2pm - 3pm
Tuesday 26 September 2023
Fine-grained video understanding and generation
CVSSP external seminar with Dr Yansong Tang.
University of Surrey
This event has passed
Teams Meeting ID: 381 426 627 230
Teams Passcode: 74L42K
The talk will address the problems of fine-grained video understanding and generation, which yield more new challenges compared with conventional scenarios and arise wide application value in sport, cooking, entertainment and so on.
The talk will start from our works on instructional video analysis, including the COIN dataset and a new condensed action space learning method for procedure planning in instructional videos. Second, I will introduce an uncertainty-aware score distribution learning method and a group-aware attention method for action quality assessment.
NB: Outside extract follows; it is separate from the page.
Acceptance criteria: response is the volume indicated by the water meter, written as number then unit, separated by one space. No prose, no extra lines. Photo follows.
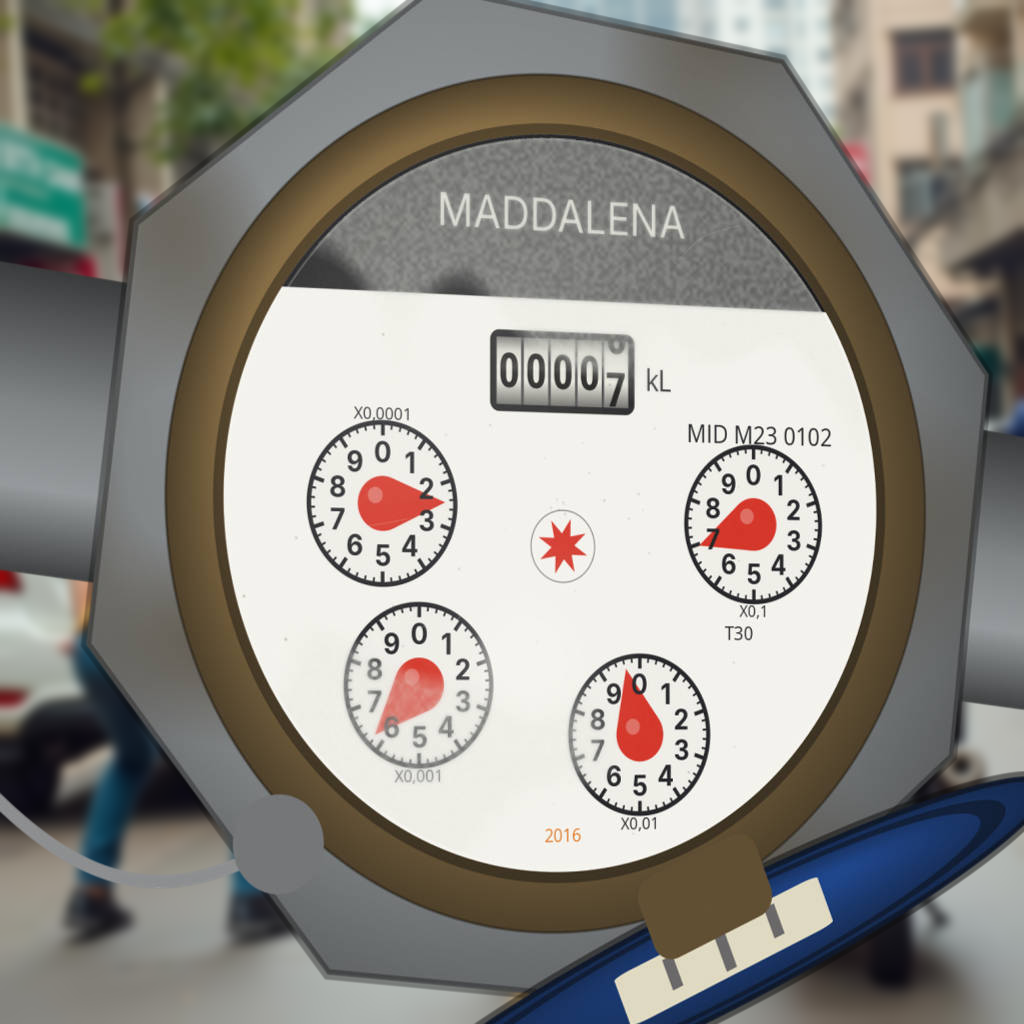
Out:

Finally, I will introduce how we leverage multimodal information (e.g., language and music) to enhance the performance of referring segmentation and dance generation.
Yansong Tang is a tenure-track Assistant Professor of Shenzhen International Graduate School, Tsinghua University, China. Before that, he was a postdoctoral researcher of the Department of Engineering Science, University of Oxford.
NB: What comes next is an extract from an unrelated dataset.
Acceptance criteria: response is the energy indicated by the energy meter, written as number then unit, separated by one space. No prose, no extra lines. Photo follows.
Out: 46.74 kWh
He received his BS degree and PhD degree with honour at Tsinghua University. He has also spent time as a research assistant at Visual Computing Group of Microsoft Research Asia (MSRA), and VCLA lab of University of California, Los Angeles (UCLA). His research interests lie in computer vision.
Currently, he is working in the fields of video analytics and vision-language understanding, and he has published more than 30 scientific papers on top-tier journals and conferences including TPAMI, CVPR and ICCV. He serves as an area chair of IEEE International Conference on Automatic Face and Gesture Recognition in 2022.